An increased awareness about the environmental impacts of the jewellery industry is driving this trend too. By 2025, sustainability concerns are expected to influence about 30 percent of fine jewellery sales, according to BoF and McKinsey’s State of Fashion: Watches and Jewellery report.
And while the group of shoppers fuelling the custom business are older — Millennials and Gen X-ers — experts believe young shoppers will eventually drive this trend too, once they come into more spending power or inheritances. Gen-Z is, after all, already tapped into fashion’s secondhand industry. Care for sustainability is already fuelling Millennials’ activity in the market, said Fader.
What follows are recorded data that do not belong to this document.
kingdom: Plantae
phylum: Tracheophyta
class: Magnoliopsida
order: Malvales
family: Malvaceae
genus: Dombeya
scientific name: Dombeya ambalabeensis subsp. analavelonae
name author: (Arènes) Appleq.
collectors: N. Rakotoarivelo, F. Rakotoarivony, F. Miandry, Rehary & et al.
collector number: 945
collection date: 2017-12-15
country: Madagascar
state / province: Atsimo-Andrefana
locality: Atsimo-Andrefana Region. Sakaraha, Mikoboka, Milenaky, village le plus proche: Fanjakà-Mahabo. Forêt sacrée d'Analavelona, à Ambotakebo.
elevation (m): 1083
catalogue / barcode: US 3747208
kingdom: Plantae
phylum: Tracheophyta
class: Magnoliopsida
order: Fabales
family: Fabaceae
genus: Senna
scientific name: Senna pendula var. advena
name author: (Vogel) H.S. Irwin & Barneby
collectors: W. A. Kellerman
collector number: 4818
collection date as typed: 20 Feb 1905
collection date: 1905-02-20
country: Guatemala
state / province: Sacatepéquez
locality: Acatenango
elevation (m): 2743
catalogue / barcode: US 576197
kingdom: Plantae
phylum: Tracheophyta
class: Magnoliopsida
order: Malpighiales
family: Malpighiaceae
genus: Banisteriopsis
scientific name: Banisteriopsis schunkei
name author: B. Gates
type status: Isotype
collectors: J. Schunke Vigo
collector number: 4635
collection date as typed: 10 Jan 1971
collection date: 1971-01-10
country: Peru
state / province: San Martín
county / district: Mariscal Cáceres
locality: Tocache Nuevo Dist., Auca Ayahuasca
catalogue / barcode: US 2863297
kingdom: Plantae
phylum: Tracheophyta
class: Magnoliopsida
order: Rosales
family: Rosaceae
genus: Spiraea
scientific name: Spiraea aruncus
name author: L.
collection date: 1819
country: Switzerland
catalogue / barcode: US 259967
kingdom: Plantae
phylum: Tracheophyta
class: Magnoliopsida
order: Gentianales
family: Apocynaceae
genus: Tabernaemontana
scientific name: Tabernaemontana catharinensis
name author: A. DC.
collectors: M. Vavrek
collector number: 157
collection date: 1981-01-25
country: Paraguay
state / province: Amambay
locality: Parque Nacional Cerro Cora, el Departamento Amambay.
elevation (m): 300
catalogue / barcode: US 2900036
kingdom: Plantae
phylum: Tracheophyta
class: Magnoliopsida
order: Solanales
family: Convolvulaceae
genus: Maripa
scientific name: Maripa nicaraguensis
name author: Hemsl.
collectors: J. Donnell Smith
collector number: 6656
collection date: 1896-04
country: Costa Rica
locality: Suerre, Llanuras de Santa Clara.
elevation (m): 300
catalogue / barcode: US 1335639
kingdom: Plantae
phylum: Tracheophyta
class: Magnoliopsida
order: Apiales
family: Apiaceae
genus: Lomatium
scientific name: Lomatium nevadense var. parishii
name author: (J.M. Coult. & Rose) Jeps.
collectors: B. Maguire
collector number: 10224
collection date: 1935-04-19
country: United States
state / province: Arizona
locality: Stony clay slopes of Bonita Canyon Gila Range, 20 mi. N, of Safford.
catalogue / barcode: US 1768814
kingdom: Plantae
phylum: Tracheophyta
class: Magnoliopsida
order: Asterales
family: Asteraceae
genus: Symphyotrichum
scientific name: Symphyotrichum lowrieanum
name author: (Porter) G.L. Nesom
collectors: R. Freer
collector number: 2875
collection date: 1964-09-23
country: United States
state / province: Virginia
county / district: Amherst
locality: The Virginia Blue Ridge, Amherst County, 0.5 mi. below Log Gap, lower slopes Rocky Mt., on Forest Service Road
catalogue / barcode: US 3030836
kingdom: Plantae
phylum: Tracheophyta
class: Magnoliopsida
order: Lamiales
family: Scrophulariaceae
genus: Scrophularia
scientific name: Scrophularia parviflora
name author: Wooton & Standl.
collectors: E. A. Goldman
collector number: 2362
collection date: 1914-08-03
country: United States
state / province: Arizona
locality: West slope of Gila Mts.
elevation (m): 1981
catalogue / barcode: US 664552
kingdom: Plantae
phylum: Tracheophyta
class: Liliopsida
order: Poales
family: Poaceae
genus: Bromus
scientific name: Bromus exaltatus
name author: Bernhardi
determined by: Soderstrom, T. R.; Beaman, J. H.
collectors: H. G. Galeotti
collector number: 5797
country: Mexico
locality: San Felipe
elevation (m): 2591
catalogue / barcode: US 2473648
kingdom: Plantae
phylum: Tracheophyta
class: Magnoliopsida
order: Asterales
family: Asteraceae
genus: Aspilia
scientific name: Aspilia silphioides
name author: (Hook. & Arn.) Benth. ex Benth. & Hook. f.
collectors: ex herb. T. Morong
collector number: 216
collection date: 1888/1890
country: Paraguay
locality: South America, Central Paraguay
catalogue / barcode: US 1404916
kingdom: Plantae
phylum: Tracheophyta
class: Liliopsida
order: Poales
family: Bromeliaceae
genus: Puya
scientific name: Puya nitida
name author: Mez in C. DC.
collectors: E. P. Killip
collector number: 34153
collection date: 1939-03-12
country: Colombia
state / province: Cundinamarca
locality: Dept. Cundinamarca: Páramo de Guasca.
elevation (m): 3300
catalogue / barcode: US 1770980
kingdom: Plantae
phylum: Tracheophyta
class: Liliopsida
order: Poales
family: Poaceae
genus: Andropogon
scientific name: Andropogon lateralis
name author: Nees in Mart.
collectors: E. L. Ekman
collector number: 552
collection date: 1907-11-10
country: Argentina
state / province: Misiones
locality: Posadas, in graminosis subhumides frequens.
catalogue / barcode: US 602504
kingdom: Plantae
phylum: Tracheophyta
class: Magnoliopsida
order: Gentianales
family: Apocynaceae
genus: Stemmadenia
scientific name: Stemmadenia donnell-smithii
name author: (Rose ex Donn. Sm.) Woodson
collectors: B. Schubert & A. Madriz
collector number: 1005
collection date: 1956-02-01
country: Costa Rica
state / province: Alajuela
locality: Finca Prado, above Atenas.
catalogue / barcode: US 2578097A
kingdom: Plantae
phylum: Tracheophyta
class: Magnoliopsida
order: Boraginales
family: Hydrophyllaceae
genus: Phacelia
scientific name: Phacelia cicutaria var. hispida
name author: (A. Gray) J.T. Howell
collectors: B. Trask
“The idea of not mining for new gems, and using existing gemstones instead, will draw more sustainability-minded young shoppers,” said Schupak.
Commercially Viable
The process for resetting old pieces into new, however, can be both long and costly. Stone said her creations usually cost between $2,000 and $4,000 while Spur’s projects run in the $500 to $3,500 range, and the practice requires special skills and tools.
“It’s really time-consuming and laborious,” said Neale. “You have to make sure there’s nothing wrong with a stone. And if it has an intro fracture, you could crack it when you reset it. It is way easier for me to design a piece and make multiples.”
Some are trying to make the practice more commercially viable. Spur has created templates on their site, where heirlooms like vintage coins or diamonds can be placed into already-designed moulds, ensuring not every job requires lengthy consultations. Neale has made rings that repurposed 1980′s old gemstones she bought secondhand; they’re not necessarily as sentimental as family heirlooms, but shoppers are still excited to give materials a new life, she said.
These drawbacks mean that legacy players across the spectrum like Signet or Tiffany, likely won’t make bespoke pieces a major part of their business, despite strong demand. One-off pieces simply don’t produce as high margins as when companies sell new pieces at retail. As well, change in the jewellery industry comes slowly, like “moving a battleship in a bathtub,” according to Schupak.
However, she does predict that some bigger companies might try to incorporate the practice in some way, as repurposed pieces and the jewellers creating them continue to gain attention buzz on social media. Jared rolled out custom jewellery shop-in-shops in 19 of its 200 stores last year, and Schupak believes heirloom redesigns could be next.
“As designers regain more market recognition, recycled materials will become more important,” said Schupak. “It will require more equipment, but it’ll be a way for companies to appear custom.”